From our Friends at Capital Defense Weekly:
Theme of the week? Politics & the death penalty
Some weeks there are there are themes or trends that seem to develop or are highlighted. This week, amidst what appears to be a relatively slow week for new appellate case law, it seems that seems to be politics and the death penalty.
For example a “state lawmaker filed a bill Thursday that would protect doctors who take part in executions, joining a debate that has effectively shut down capital punishment in North Carolina. The bill filed by state Sen. Phil Berger came a day after a longtime death penalty opponent in the chamber asked for a moratorium while the lethal injection process is studied.” Press accounts here. ODPI is keeping up with developments, & People of Faith Against the Death Penalty is helping advocatea for many of those change in the Tar Heel state.
In the midwest, as DPIC notes, “Missouri Rep. Bill Deeken, a Republican death penalty proponent, has introduced legislation that would halt executions in the state until 2011 and would create a capital punishment commission to examine the fairness and accuracy of Missouri’s death penalty. Deeken stated that his motivation for the bill came after realizing that the state’s death penalty has not been implemented fairly in all cases and it does not adequately prevent wrongful convictions. He noted, ‘ am not against the death penalty. But what I am for is to make sure that any person that is sentenced to death is the right person. If I was on a jury, and I found out that I had put someone to death that was not guilty, it would bother me for the rest of my life’.”

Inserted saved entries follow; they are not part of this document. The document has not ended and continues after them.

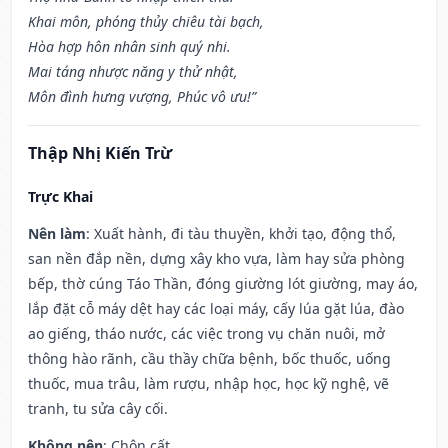
Khai môn, phóng thủy chiêu tài bạch,
Hòa hợp hôn nhân sinh quý nhi.
Mai táng nhược năng y thử nhật,
Môn đình hưng vượng, Phúc vô ưu!”
Thập Nhị Kiến Trừ
Trực Khai
Nên làm
: Xuất hành, đi tàu thuyền, khởi tạo, động thổ,
san nền đắp nền, dựng xây kho vựa, làm hay sửa phòng
bếp, thờ cúng Táo Thần, đóng giường lót giường, may áo,
lắp đặt cỗ máy dệt hay các loại máy, cấy lúa gặt lúa, đào
ao giếng, tháo nước, các việc trong vụ chăn nuôi, mở
thông hào rãnh, cầu thầy chữa bệnh, bốc thuốc, uống
thuốc, mua trâu, làm rượu, nhập học, học kỹ nghệ, vẽ
tranh, tu sửa cây cối.
Không nên
: Chôn cất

Further west, “[f]or the first time in nearly two decades, members of the Nebraska’s unicameral legislature will have an opportunity to debate a bill that would repeal the state’s death penalty and replace it with a sentence of life without parole and an order of restitution. Members of the legislature’s Judiciary Committee unanimously advanced the bill, noting that their colleagues in the full senate should have a chance to debate the measure. The bill’s sponsor, Senator Ernie Chambers, introduced similar measure in 1979 that won approval by the legislature, but was vetoed by then-Governor Charles Thorne.” DPIC, from which the quote is taken, has more.
In Colorado, the AP notes a key committee vote of 7-4 to abolish the death penalty in Colorado and use the money from death penalty cases to try to solve cold case files.
In Montana, press accounts note, the Senate Judiciary Committee heard from proponents of a billl, that would make life in prison without parole the “the most severe punishment available to prosecutors and juries in the state.”